From e0afbb690099149c162ec75492afc14ea9ee4d81 Mon Sep 17 00:00:00 2001
From: Cursor Agent <cursoragent@cursor.com>
Date: Wed, 6 May 2026 06:02:04 +0000
Subject: [PATCH 3/3] fix(tabular): avoid NestedTensor CTXSEQ batches when
 using Opacus DP

Opacus 1.x per-sample gradient hooks hit NotImplementedError on NestedTensorCPU
(aten::new_empty). For DP training, collate CTXSEQ as padded dense tensors with -1
padding; SequentialContextEmbedders already masks -1 and maps to embedding index 0.

Non-DP sequential training keeps nested CTXSEQ collate for unchanged behavior.

Co-authored-by: Michi Platzer <michael.platzer@gmail.com>
---
 mostlyai/engine/_tabular/argn.py     |  3 +-
 mostlyai/engine/_tabular/training.py | 46 +++++++++++++++++++++-------
 2 files changed, 37 insertions(+), 12 deletions(-)

diff --git a/mostlyai/engine/_tabular/argn.py b/mostlyai/engine/_tabular/argn.py
index b26d8a89..bb483388 100644
--- a/mostlyai/engine/_tabular/argn.py
+++ b/mostlyai/engine/_tabular/argn.py
@@ -289,7 +289,8 @@ def forward(self, x) -> tuple[dict[str, torch.Tensor], torch.Tensor]:
         mask = None
         for sub_col in self.cardinalities:
             xs = torch.as_tensor(x[sub_col], device=self.device)
-            xs = torch.nested.to_padded_tensor(xs, padding=-1)
+            if xs.is_nested:
+                xs = torch.nested.to_padded_tensor(xs, padding=-1)
             mask = (xs != -1).squeeze(-1)
             xs = torch.where(xs == -1, torch.tensor(0), xs)
             xs = self.get(sub_col)(xs)

EXERCISE DATA:
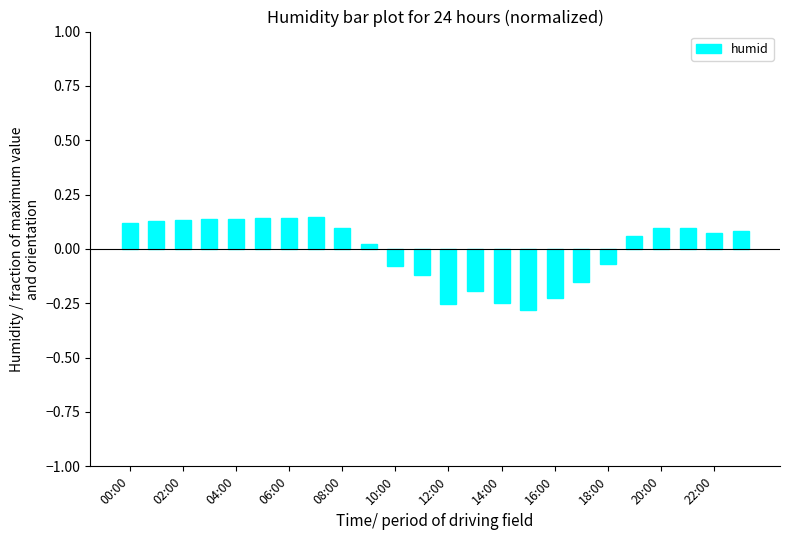

What is the difference between the second highest and minimum values?

0.4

JOB ITEM:
In the patch, what error do Opacus 1.x per-sample gradient hooks hit on NestedTensorCPU?

COMPLETED EXERCISE:
NotImplementedError (aten::new_empty)